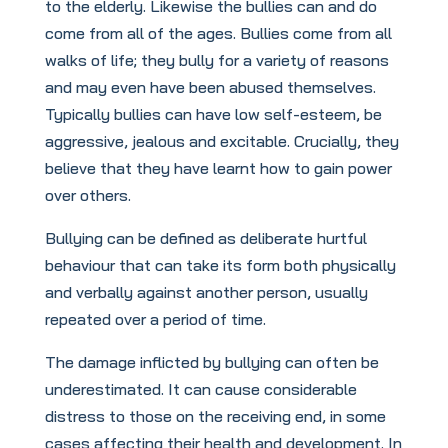
to the elderly. Likewise the bullies can and do
come from all of the ages. Bullies come from all
walks of life; they bully for a variety of reasons
and may even have been abused themselves.
Typically bullies can have low self-esteem, be
aggressive, jealous and excitable. Crucially, they
believe that they have learnt how to gain power
over others.
Bullying can be defined as deliberate hurtful
behaviour that can take its form both physically
and verbally against another person, usually
repeated over a period of time.
The damage inflicted by bullying can often be
underestimated. It can cause considerable
distress to those on the receiving end, in some
cases affecting their health and development. In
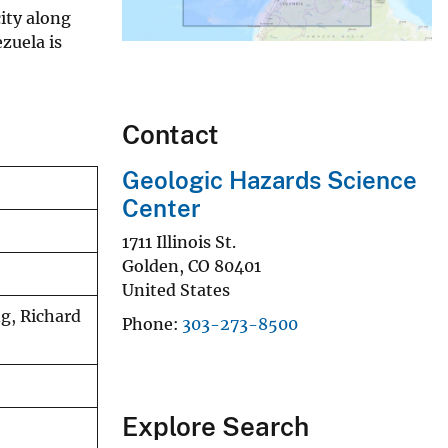
ity along
zuela is
Contact
Geologic Hazards Science
Center
1711 Illinois St.
Golden
,
CO
80401
United States
ng, Richard
Phone
303-273-8500
Explore Search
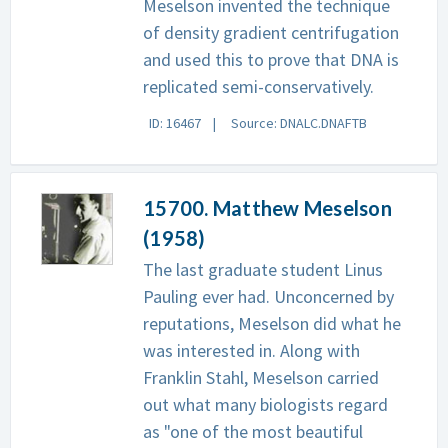
Meselson invented the technique
of density gradient centrifugation
and used this to prove that DNA is
replicated semi-conservatively.
ID: 16467
Source: DNALC.DNAFTB
15700. Matthew Meselson
(1958)
The last graduate student Linus
Pauling ever had. Unconcerned by
reputations, Meselson did what he
was interested in. Along with
Franklin Stahl, Meselson carried
out what many biologists regard
as "one of the most beautiful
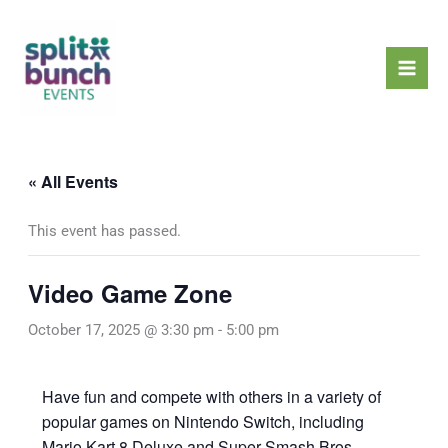
Skip
Mai
to
Men
content
« All Events
This event has passed.
Video Game Zone
October 17, 2025 @ 3:30 pm
-
5:00 pm
Have fun and compete with others in a variety of
popular games on Nintendo Switch, including
Mario Kart 8 Deluxe and Super Smash Bros.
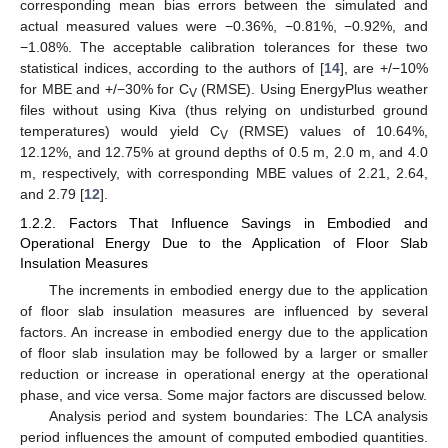
corresponding mean bias errors between the simulated and
actual measured values were −0.36%, −0.81%, −0.92%, and
−1.08%. The acceptable calibration tolerances for these two
statistical indices, according to the authors of [
14
], are +/−10%
for MBE and +/−30% for C
(RMSE). Using EnergyPlus weather
V
files without using Kiva (thus relying on undisturbed ground
temperatures) would yield C
(RMSE) values of 10.64%,
V
12.12%, and 12.75% at ground depths of 0.5 m, 2.0 m, and 4.0
m, respectively, with corresponding MBE values of 2.21, 2.64,
and 2.79 [
12
].
1.2.2. Factors That Influence Savings in Embodied and
Operational Energy Due to the Application of Floor Slab
Insulation Measures
The increments in embodied energy due to the application
of floor slab insulation measures are influenced by several
factors. An increase in embodied energy due to the application
of floor slab insulation may be followed by a larger or smaller
reduction or increase in operational energy at the operational
phase, and vice versa. Some major factors are discussed below.
Analysis period and system boundaries: The LCA analysis
period influences the amount of computed embodied quantities.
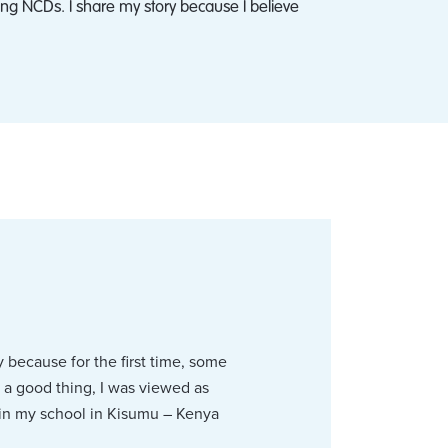
ng NCDs. I share my story because I believe
y because for the first time, some
 a good thing, I was viewed as
 in my school in Kisumu – Kenya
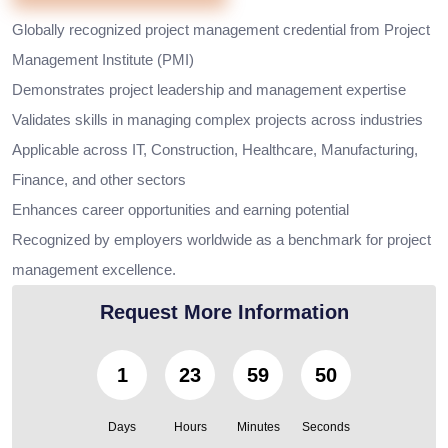
Globally recognized project management credential from Project
Management Institute (PMI)
Demonstrates project leadership and management expertise
Validates skills in managing complex projects across industries
Applicable across IT, Construction, Healthcare, Manufacturing,
Finance, and other sectors
Enhances career opportunities and earning potential
Recognized by employers worldwide as a benchmark for project
management excellence.
Request More Information
1
23
59
48
Days
Hours
Minutes
Seconds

————————

• [Work instruction]:
In the data above, take the line with "believe that they", the line with "Explore Search", and every line between, and set them down exactly without pictures.

• [Result of this task]:
believe that they have learnt how to gain power
over others.
Bullying can be defined as deliberate hurtful
behaviour that can take its form both physically
and verbally against another person, usually
repeated over a period of time.
The damage inflicted by bullying can often be
underestimated. It can cause considerable
distress to those on the receiving end, in some
cases affecting their health and development. In
ity along
zuela is
Contact
Geologic Hazards Science
Center
1711 Illinois St.
Golden
,
CO
80401
United States
ng, Richard
Phone
303-273-8500
Explore Search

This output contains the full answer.